In this experiment I compared three matrix multiplication strategies. The first strategy takes the original matrices M and N and padd them with zeros entries to construct rectangular matrices with sides multiples of TILE_WIDTH (I took TILE_WIDTH=16). Then it runs a Kernel where matrix multiplication uses shared memory. The second strategy does not apply any preprocessing to the initial matrices, instead, it includes some conditional statements to deal with arbitrary matrices of arbitrary dimensions. This second strategy also uses shared memory. Finaly the third strategy does not implement shared memory.
In the following figure I show the results of my implementation on a GTX 560 TI:
In this experiment I compared the performance of my implementation for TILE_WIDTHS in the range [1,32]. The following figure shows the results obtained for the second multiplication strategy (the conditional kernel which uses shared memory) and matrices M, N of dimensions 1024x1024. The device is again a a GTX 560 TI:
In your kernel implementation, how many threads can be simultaneously executing on a GeForce GTX 280 GPU?
I answer this question taking as reference my implementation of the conditional kernel which uses shared memory and TILE_WIDTH=16.
From the command nvcc --ptxas-options="-v", I obtained a memory usage of 11 registers (per thread), 2136 bytes of shared memory (per block), and 16 bytes of constant memory. I identified 3 factors which could restricts the number of threads simultaneously running on each SM:
First, the maximun number of threads that could simultenously run in a SM of GTX 280 is 1024. This means that (number of threads per block) * ( number of blocks residents in a SM) <= 1024. In my implementation a I have blocks of 16x16=256 threads, therefore, I could have at most 4 blocks residents in a same SM.
Second, the shared memory of each SM in a GTX 280 is 16kb. Then, the (amount of memory per block) * ( number of blocks residents in a SM) <= 16kb. In my implementation each block uses 2136 bytes of shared memory, therefore following this condition (and ignoring the previous one), I could have at most 7 blocks residents.
Third, each SM in GTX 280 contains 16384 registers. Then, the (amount of registers per thread) * ( number of threads in a SM) <= 16384. In my implementation each thread uses 11 registers, therefore following this condition (and ignoring the previous two), I could have at most 1489 threads.
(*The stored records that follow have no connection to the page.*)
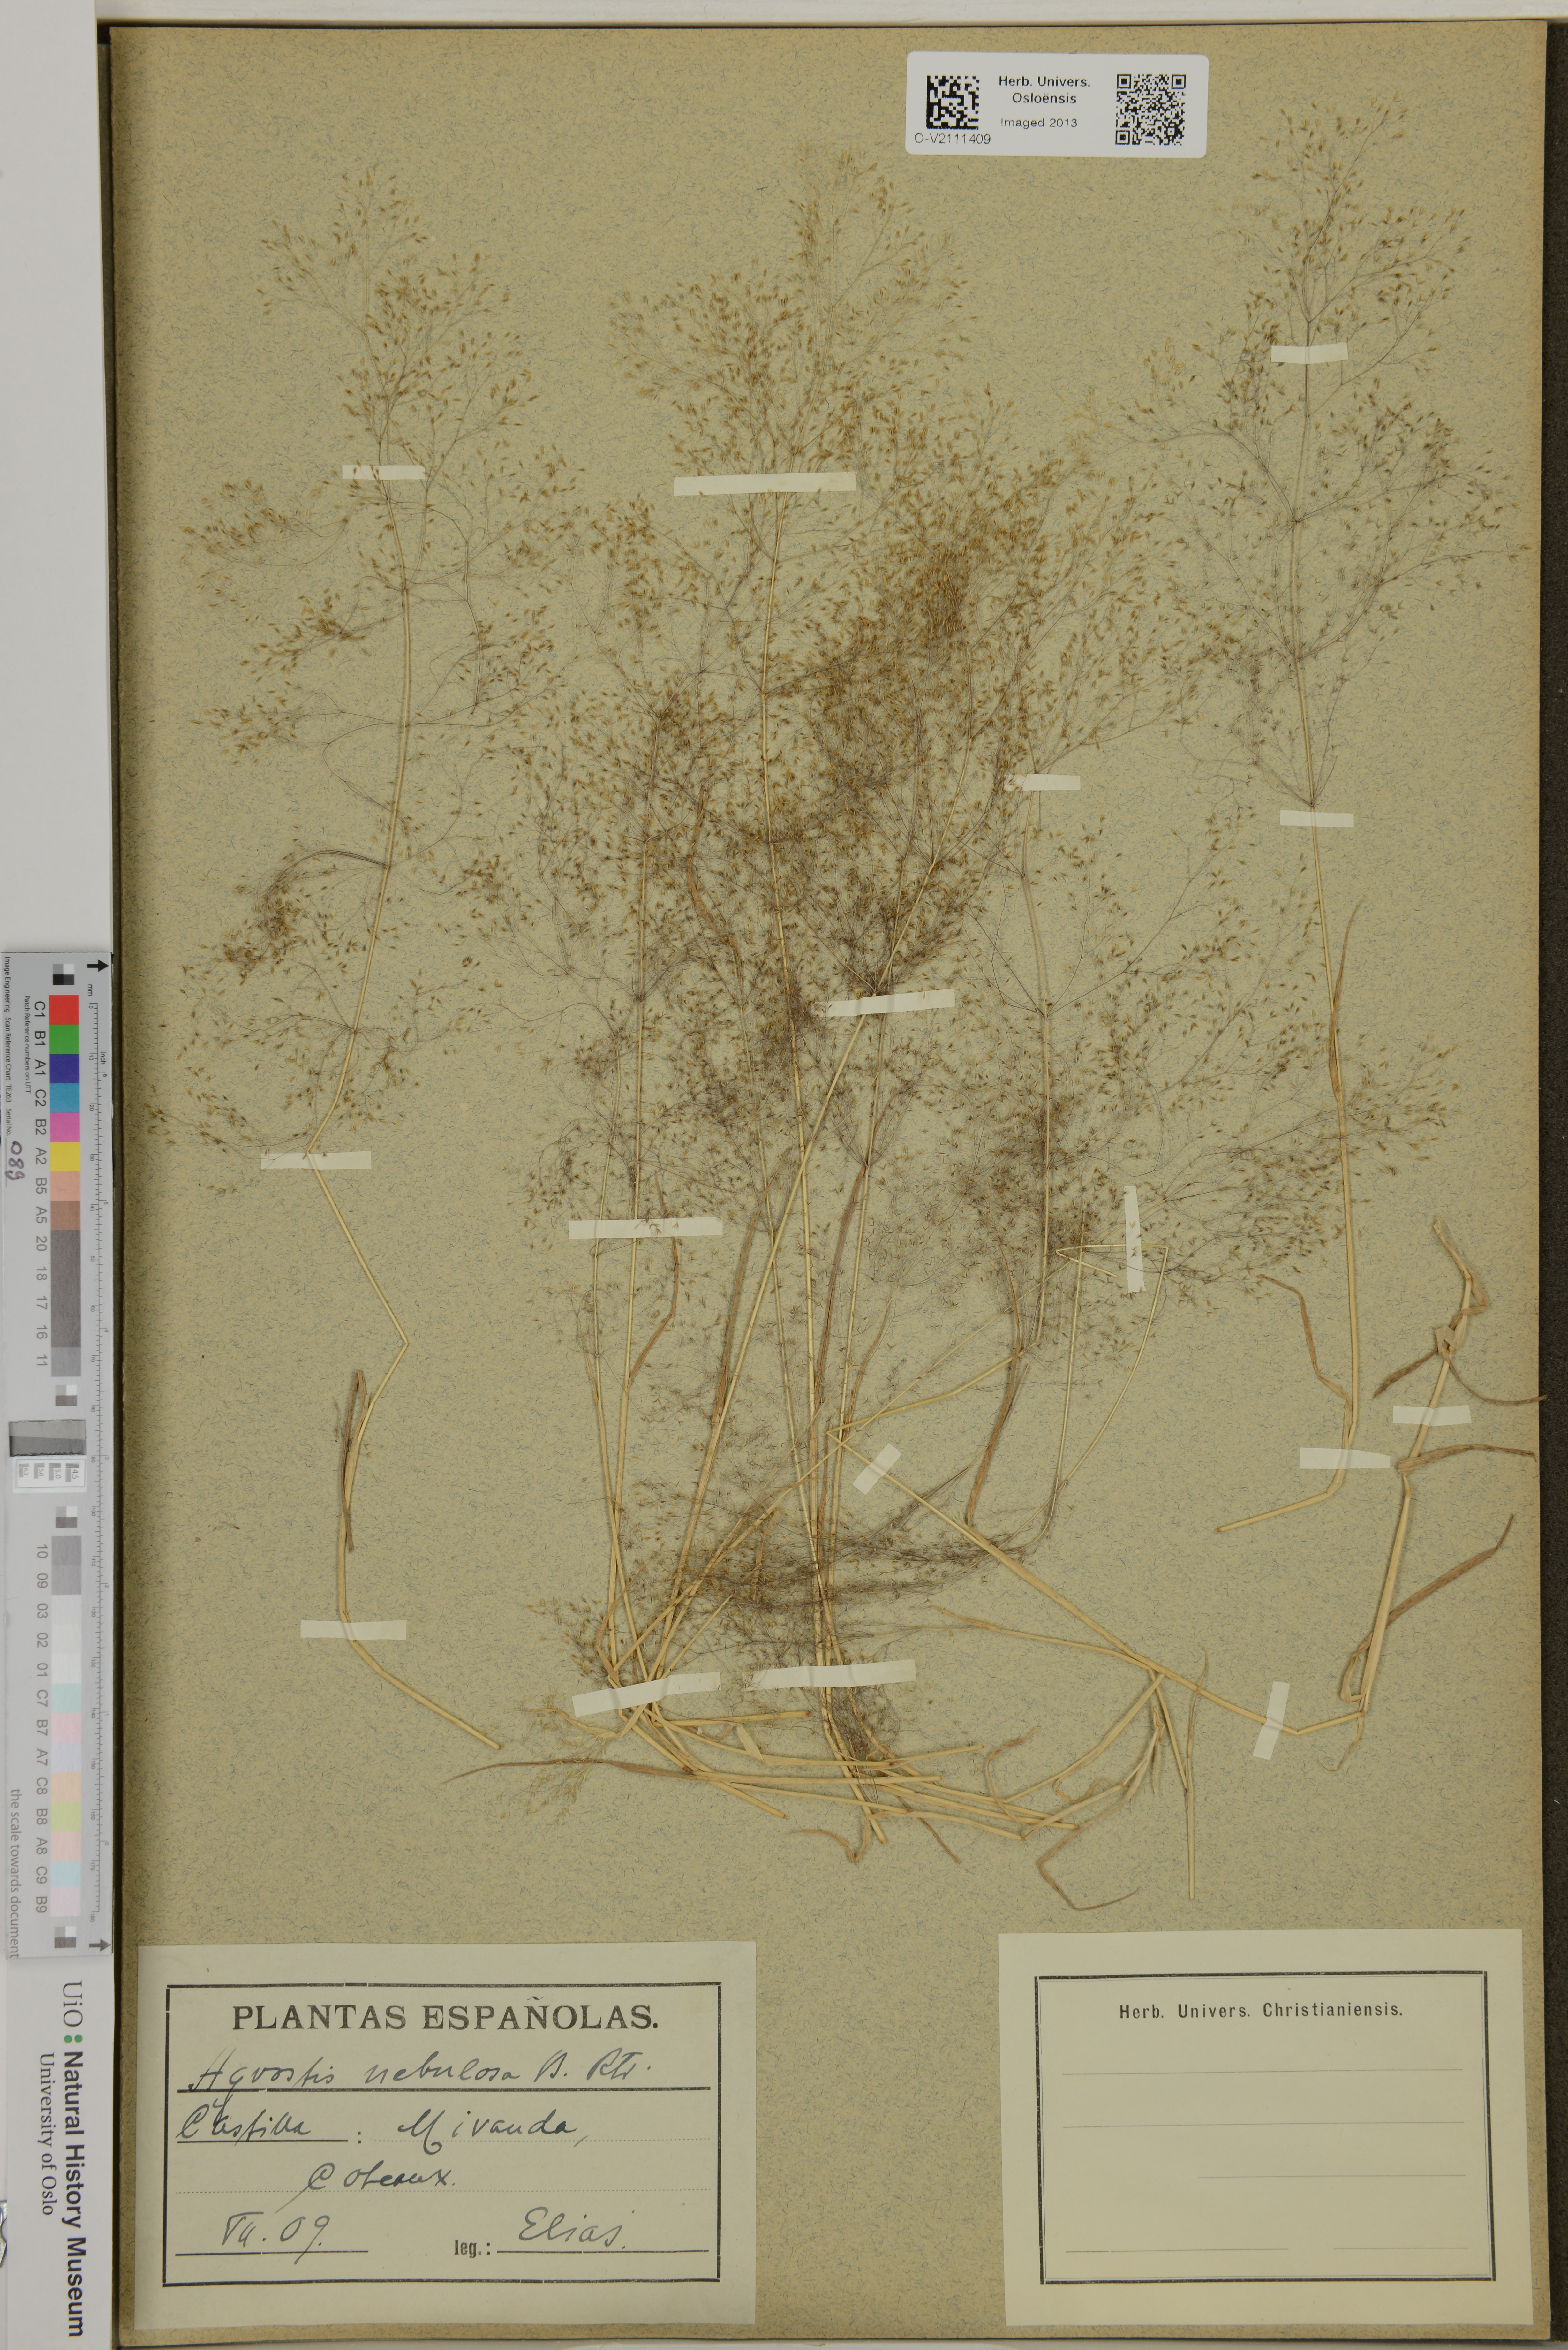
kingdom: Plantae
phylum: Tracheophyta
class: Liliopsida
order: Poales
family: Poaceae
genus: Agrostis
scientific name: Agrostis nebulosa
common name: Cloud grass
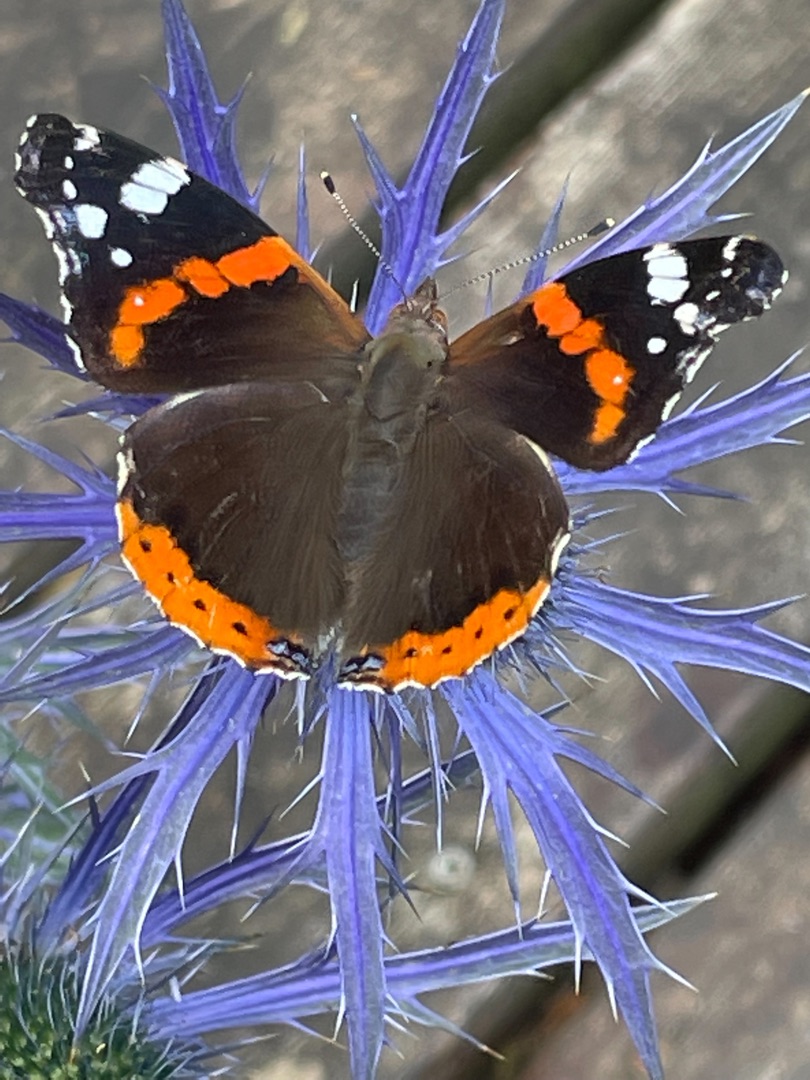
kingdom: Animalia
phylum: Arthropoda
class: Insecta
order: Lepidoptera
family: Nymphalidae
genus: Vanessa
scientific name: Vanessa atalanta
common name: Admiral
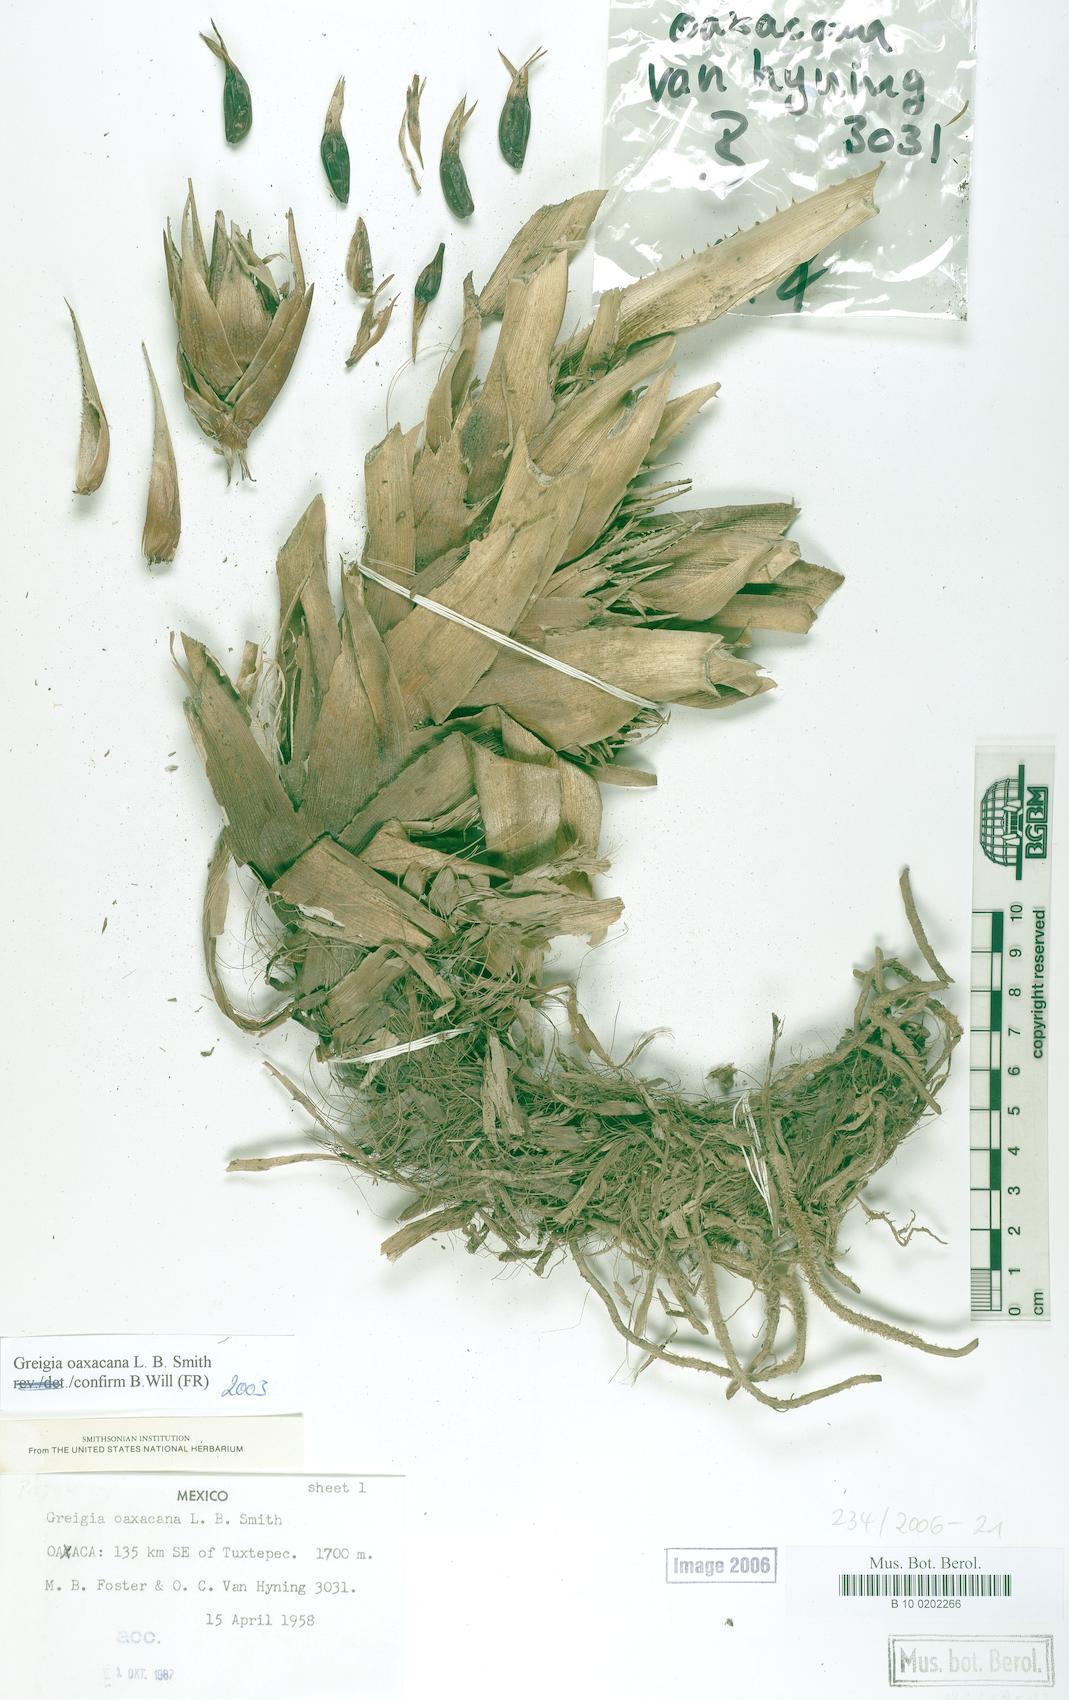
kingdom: Plantae
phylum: Tracheophyta
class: Liliopsida
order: Poales
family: Bromeliaceae
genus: Greigia
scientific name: Greigia oaxacana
From these observations I conclude that the maximun of threads that simultaneously run in each SM, in my implementation, is 1024. For my implementation the maximun number of threads resident in each SM is an active constraint, while the memory restrictions are in this case passive constraints. Since the GTX 280 contains 30 SMs, I finally get that the total number of threads that could run simultaneously in the device is 30720.